I have a bad tendency to think that the person who reads thinks the same things that I do while writing, and as a consequence I sometimes don't understand my own texts after forgetting what I was thinking :D
 
Another way to define s would include
if n is the least number that would otherwise have s(n)=<10^-n --> s(n) := 10^-n.
This way, 0 would be a limit point of s(n)
 
Cauchy would not be pleased dutchfire.

How about given any epsilon > 0 we can find an N such that for any n > N, s(n) < epsilon

;)
 
Well, that clearly doesn't work, since, between all these non-special numbers, there'll always be some special ones (primes, powers of 10, etc.) That's why I was talking about a limit point, and not a limit.
 
What does BC stand for?
 
Solve in N* (or in Paradigm's case, in N)
a3 = b3 + c3 + 12 a
a2 = 5(b+c)

Two equations, three variables :)
 
I haven't got Excel :(

Shame it isn't in Z\Z- bcos a=b=c=0 is a solution ;)
 
Bivariate calculus calculus?
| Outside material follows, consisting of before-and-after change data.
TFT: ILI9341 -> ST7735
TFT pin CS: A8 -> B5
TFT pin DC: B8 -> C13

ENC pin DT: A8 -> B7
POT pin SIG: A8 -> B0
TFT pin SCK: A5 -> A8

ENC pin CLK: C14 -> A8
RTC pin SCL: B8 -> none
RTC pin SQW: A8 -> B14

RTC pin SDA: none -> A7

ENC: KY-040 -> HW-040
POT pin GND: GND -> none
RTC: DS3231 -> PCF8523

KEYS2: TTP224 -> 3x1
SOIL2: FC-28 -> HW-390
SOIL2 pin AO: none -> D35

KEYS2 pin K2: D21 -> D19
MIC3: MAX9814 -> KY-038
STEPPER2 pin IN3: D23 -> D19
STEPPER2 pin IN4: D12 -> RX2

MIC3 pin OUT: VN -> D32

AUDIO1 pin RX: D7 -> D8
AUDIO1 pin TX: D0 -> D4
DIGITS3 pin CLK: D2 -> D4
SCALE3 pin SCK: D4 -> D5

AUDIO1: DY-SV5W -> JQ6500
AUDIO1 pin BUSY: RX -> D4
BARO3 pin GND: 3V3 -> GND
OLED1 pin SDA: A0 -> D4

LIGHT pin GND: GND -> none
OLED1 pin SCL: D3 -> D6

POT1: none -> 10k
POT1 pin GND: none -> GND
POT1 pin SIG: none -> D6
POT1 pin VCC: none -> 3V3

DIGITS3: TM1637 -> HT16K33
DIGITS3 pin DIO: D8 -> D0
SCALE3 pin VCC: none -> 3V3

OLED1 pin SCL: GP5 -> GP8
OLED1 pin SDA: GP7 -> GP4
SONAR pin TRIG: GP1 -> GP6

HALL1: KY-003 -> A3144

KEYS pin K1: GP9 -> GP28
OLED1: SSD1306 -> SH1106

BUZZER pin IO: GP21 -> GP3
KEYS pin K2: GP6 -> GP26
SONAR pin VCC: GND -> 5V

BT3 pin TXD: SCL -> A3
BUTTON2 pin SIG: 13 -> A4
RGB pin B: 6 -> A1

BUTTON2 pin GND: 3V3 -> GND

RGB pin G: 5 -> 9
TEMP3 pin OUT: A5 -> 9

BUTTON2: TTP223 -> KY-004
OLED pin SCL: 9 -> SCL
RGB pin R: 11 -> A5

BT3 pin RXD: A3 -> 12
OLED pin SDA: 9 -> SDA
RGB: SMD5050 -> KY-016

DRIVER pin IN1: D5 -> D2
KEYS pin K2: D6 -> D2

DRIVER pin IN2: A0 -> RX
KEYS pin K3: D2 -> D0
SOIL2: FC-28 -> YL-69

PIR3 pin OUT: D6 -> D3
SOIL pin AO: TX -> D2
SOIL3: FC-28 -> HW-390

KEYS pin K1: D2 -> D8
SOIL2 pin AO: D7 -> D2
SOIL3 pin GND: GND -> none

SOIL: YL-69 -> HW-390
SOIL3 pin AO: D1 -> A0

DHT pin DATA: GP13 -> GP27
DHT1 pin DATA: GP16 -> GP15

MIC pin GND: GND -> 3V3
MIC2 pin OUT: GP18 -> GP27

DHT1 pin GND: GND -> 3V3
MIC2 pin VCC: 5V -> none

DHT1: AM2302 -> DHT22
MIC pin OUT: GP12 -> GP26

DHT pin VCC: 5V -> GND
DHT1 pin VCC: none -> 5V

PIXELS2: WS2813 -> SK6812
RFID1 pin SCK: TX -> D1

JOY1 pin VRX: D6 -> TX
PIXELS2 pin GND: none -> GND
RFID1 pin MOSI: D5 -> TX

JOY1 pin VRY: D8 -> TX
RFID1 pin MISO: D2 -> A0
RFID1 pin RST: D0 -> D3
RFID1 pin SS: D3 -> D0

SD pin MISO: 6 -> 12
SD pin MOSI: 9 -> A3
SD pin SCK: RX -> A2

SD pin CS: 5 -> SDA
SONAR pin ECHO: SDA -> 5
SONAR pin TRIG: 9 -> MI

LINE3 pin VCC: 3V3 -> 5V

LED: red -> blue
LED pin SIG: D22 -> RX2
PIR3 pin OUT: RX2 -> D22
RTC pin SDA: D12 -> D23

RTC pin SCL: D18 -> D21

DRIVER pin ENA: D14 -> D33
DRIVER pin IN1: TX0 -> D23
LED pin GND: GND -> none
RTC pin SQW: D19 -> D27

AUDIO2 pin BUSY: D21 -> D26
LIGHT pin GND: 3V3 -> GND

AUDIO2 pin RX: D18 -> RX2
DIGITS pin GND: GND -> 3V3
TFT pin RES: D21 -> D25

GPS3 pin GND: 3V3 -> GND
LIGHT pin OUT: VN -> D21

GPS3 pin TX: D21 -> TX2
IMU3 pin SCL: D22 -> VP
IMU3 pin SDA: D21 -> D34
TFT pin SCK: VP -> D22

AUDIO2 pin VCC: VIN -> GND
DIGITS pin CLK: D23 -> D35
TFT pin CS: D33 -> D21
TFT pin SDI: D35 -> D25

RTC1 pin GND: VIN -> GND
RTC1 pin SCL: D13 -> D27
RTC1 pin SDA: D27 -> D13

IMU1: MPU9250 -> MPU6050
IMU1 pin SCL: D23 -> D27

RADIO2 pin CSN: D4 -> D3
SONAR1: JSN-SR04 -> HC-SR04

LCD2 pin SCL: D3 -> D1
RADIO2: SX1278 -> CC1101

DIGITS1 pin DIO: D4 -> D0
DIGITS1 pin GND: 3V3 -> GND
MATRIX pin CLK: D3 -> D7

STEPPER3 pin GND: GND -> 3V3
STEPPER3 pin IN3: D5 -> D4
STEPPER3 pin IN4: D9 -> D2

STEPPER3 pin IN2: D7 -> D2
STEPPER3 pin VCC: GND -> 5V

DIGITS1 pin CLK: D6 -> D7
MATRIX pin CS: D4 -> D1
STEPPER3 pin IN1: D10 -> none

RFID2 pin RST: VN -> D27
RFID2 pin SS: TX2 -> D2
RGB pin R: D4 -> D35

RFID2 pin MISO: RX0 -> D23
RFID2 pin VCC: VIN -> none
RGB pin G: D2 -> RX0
Maybe not ;)
 
125 = 1 + 64 + 60
25 = 5(1+4)

Yep that's good, symmetry.

EDIT: Proof there's no more?

EDIT2: Whoops, 4 != 5
 
EDIT: Proof there's no more?

(I) a^3 = b^3 + c^3 + 12a
(II) a^2 = 5*(b+c)

a,b and c are >=1

that means that according to (I) a > b

Let us assume that b >= c (the argument for c >= b is the same)
For (b+c) = 20, a = 10, but b >= 10, so a > b isn't true.

Because da/db < 1, a < b for all a > 10. That means there cannot be any solutions for a >= 10.

As trying out any combination with b,c < a < 10 (okay...I didn't do that, I asked Mathematica :mischief:) doesn't yield any other solution, but those two, there are no more than 2 solutions.
 
:thumbsup: Uppi has got it.

How to get there: a^2 is divisible by 5 -> a is divisible by 5 en b+c is divisble by 5.
From the first equation: a > b and a > c so 2a > b+c so a^2 = 5(b+c) < 10a so a<10, so a = 5 and b+c=5. Now there's 5 possible solutions, trying them gives 2 correct solutions.
 
A factory makes tables of 40 x 40 cm^2, the top is made out of 4 identical tiles of 20 x 20 cm^2. These tiles are asymmetrical (imagine they contain an arrow pointing in a direction). By rotating these tiles, different tables can be made. For example:

up up
down down

However, some of these possibilities are identical, for example, the table

up up
down down

is identical to the table

left right
left right

by rotating it 90 degrees. How many unique tables can this company make?